MONKEY ON MY BACK

Dianne Foster and Cameron Mitchell in Monkey on My Back (1957)

MONKEY ON MY BACK

(director: André De Toth; screenwriter: from the book by Barney Ross/Paul Dudley; cinematographer: Maury Gertsman; editor: Grant Whytock; music: Paul Sawtell/Bert Shefter; cast: Cameron Mitchell (Barney Ross), Dianne Foster (Cathy), Paul Richards (Rico), Jack Albertson (Sam Plan), Kathy Garver (Noreen), Lisa Golm (Barney’s mother); Runtime: 94; MPAA Rating: NR; producer: Edward Small; MGM/UA Home Entertainment; 1957)

“A well-intentioned but nevertheless unimaginative and dreary biopic on welterweight boxing champion Barney Ross.”

Reviewed by Dennis Schwartz

A well-intentioned but nevertheless unimaginative and dreary biopic on welterweight boxing champion Barney Ross (Cameron Mitchell). It’s helmed by André De Toth (“Man in the Saddle”/”House of Wax”/”Pitfall”). It’s adapted from Ross’s autobiography and the screenplay is by Paul Dudley.

It chronicles Ross’s thrilling championship days as a boxer, his reckless gambling habits, his marriage to nice showgirl Cathy (Dianne Foster) and finally his struggle with a drug addiction. When finished as a boxer it takes us through his wartime heroics as a marine fighting the Japanese at the jungles of Guadalcanal (won a Silver Star award), who comes down with malignant malaria and is given morphine as a treatment and becomes addicted to the drug. The heart of the film has him at home and trying to fight his drug addiction with the help of his wife and friends.
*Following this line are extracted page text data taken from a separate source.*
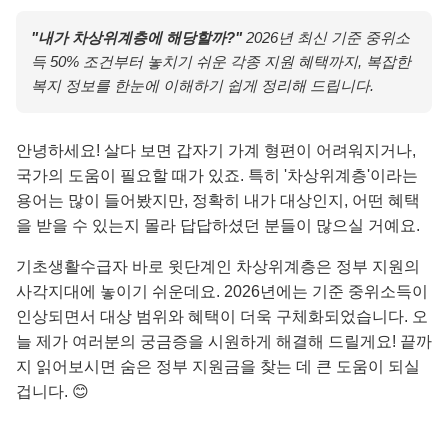
"내가 차상위계층에 해당할까?"
2026년 최신 기준 중위소
득 50% 조건부터 놓치기 쉬운 각종 지원 혜택까지, 복잡한
복지 정보를 한눈에 이해하기 쉽게 정리해 드립니다.
안녕하세요! 살다 보면 갑자기 가계 형편이 어려워지거나,
국가의 도움이 필요할 때가 있죠. 특히 '차상위계층'이라는
용어는 많이 들어봤지만, 정확히 내가 대상인지, 어떤 혜택
을 받을 수 있는지 몰라 답답하셨던 분들이 많으실 거예요.
기초생활수급자 바로 윗단계인 차상위계층은 정부 지원의
사각지대에 놓이기 쉬운데요. 2026년에는 기준 중위소득이
인상되면서 대상 범위와 혜택이 더욱 구체화되었습니다. 오
늘 제가 여러분의 궁금증을 시원하게 해결해 드릴게요! 끝까
지 읽어보시면 숨은 정부 지원금을 찾는 데 큰 도움이 되실
겁니다. 😊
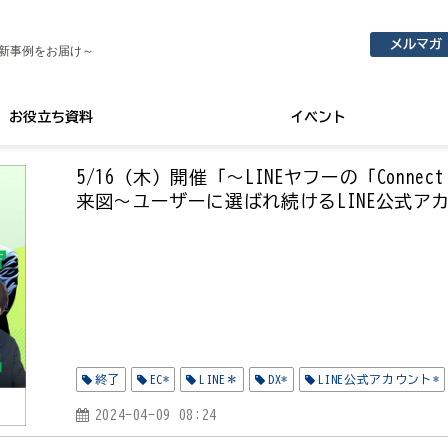
メルマガ
新事例をお届け～
お役立ち資料
イベント
5/16（木）開催「～LINEヤフーの「Conne
来図～ユーザーに選ばれ続けるLINE公式ア
終了
EC*
LINE＊
DX*
LINE公式アカウント*
2024-04-09 08:24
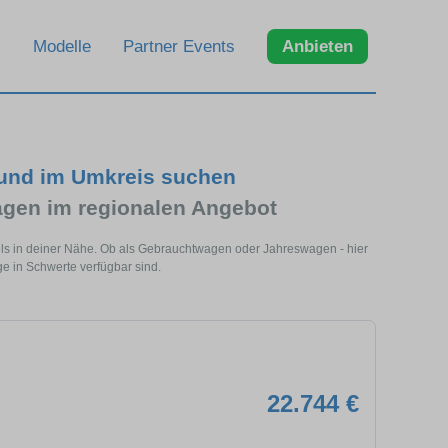
Modelle
Partner Events
Anbieten
 und im Umkreis suchen
gen im regionalen Angebot
els in deiner Nähe. Ob als Gebrauchtwagen oder Jahreswagen - hier
e in Schwerte verfügbar sind.
22.744 €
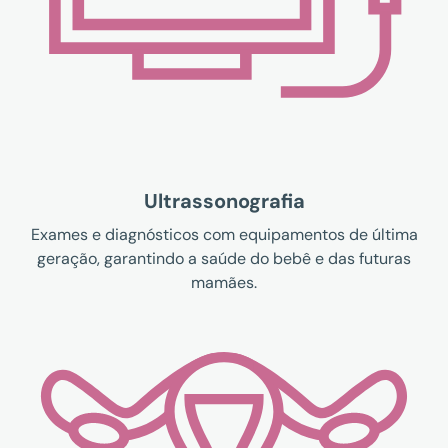
Ultrassonografia
Exames e diagnósticos com equipamentos de última
geração, garantindo a saúde do bebê e das futuras
mamães.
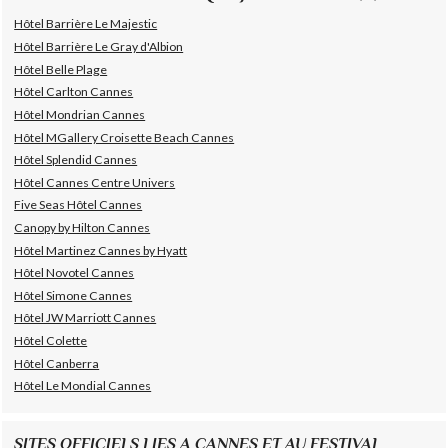
Hôtel Barrière Le Majestic
Hôtel Barrière Le Gray d'Albion
Hôtel Belle Plage
Hôtel Carlton Cannes
Hôtel Mondrian Cannes
Hôtel MGallery Croisette Beach Cannes
Hôtel Splendid Cannes
Hôtel Cannes Centre Univers
Five Seas Hôtel Cannes
Canopy by Hilton Cannes
Hôtel Martinez Cannes by Hyatt
Hôtel Novotel Cannes
Hôtel Simone Cannes
Hôtel JW Marriott Cannes
Hôtel Colette
Hôtel Canberra
Hôtel Le Mondial Cannes
SITES OFFICIELS LIES A CANNES ET AU FESTIVAL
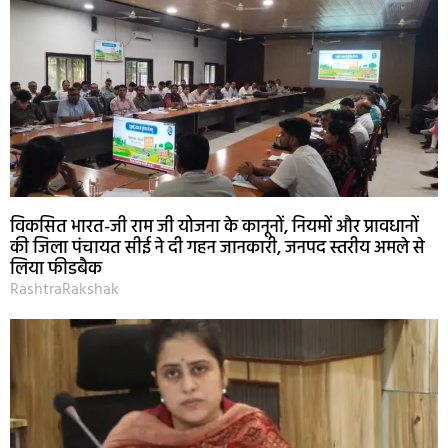
विकसित भारत-जी राम जी योजना के कानूनों, नियमों और प्रावधानों
की जिला पंचायत सीई ने दी गहन जानकारी, जनपद स्तरीय अमले से
लिया फीडबैक
RashtraRakshak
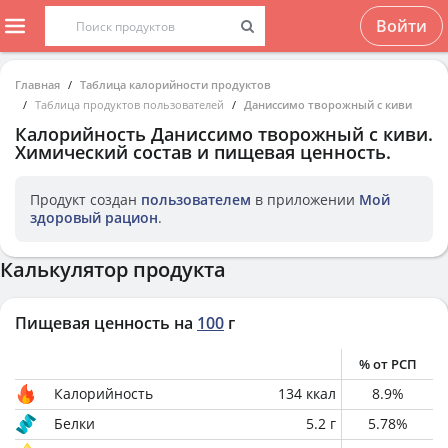
Войти
Главная
Таблица калорийности продуктов
Таблица продуктов пользователей
Даниссимо творожный с киви
Калорийность
Даниссимо творожный с киви
.
Химический состав и пищевая ценность.
Продукт создан
пользователем
в приложении
Мой
здоровый рацион
.
Калькулятор продукта
Пищевая ценность на
100
г
% от РСП
Калорийность
134
ккал
8.9
%
Белки
5.2
г
5.78
%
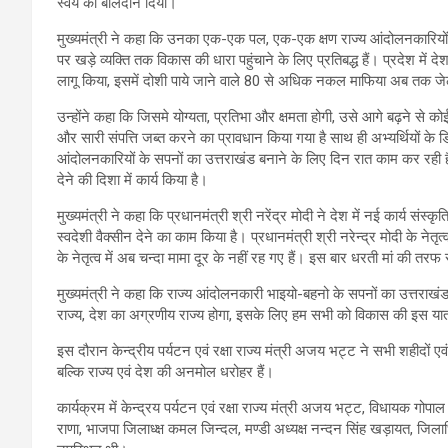
स्वयं का बलिदान दिया।
मुख्यमंत्री ने कहा कि उनका एक-एक पल, एक-एक क्षण राज्य आंदोलनकारियों क
पर खड़े व्यक्ति तक विकास की धारा पहुंचाने के लिए प्रतिबद्ध हैं। प्रदेश मे
लागू किया, इसमें दोशी पाये जाने वाले 80 से अधिक नकल माफिया अब तक जेल
उन्होंने कहा कि जिसमे योग्यता, प्रतिभा और क्षमता होगी, उसे आगे बढ़ने 
और सारी संपत्ति जब्त करने का प्रावधान किया गया है साथ ही अभ्यर्थियों के 
आंदोलनकारियों के सपनों का उत्तराखंड बनाने के लिए दिन रात काम कर रही 
देने की दिशा में कार्य किया है।
मुख्यमंत्री ने कहा कि प्रधानमंत्री श्री नरेंद्र मोदी ने देश में नई कार्य संस्क
स्वदेशी वैक्सीन देने का काम किया है। प्रधानमंत्री श्री नरेन्द्र मोदी के नेतृत्व 
के नेतृत्व में अब चन्दा मामा दूर के नहीं रह गए हैं। इस बार धरती मां की तरफ
मुख्यमंत्री ने कहा कि राज्य आंदोलनकारी भाइयो-बहनो के सपनों का उत्तराखं
राज्य, देश का अग्रणीय राज्य होगा, इसके लिए हम सभी को विकास की इस यात
इस दौरान केन्द्रीय पर्यटन एवं रक्षा राज्य मंत्री अजय भट्ट ने सभी शहीदों
बल्कि राज्य एवं देश की अनमोल धरोहर हैं।
कार्यक्रम में केन्द्रय पर्यटन एवं रक्षा राज्य मंत्री अजय भट्ट, विधायक गोपाल
राणा, भाजपा जिलाध्क्ष कमल जिन्दल, मण्डी अध्यक्ष नन्दन सिंह खड़ायत, जि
With the most intense scenes of him at the Federal hospital in Lexington, Ky., going through the “withdrawal” period of his cure.

Mitchell gives a solid and sincere performance as a battler going through the fight of his life to get the monkey off his back and save his marriage. Though De Toth avoids being preachy, everything else is standard melodrama, dialogue and plot line. It was hard to go the distance with this fight pic that got into too many clinches and in the end seemed better as a public service announcement to save others from a drug addiction than a winsome melodrama.

Barney Ross served as technical adviser for Monkey on My Back; the cured drug-addict ended up suing the producers for defamation of character—and lost.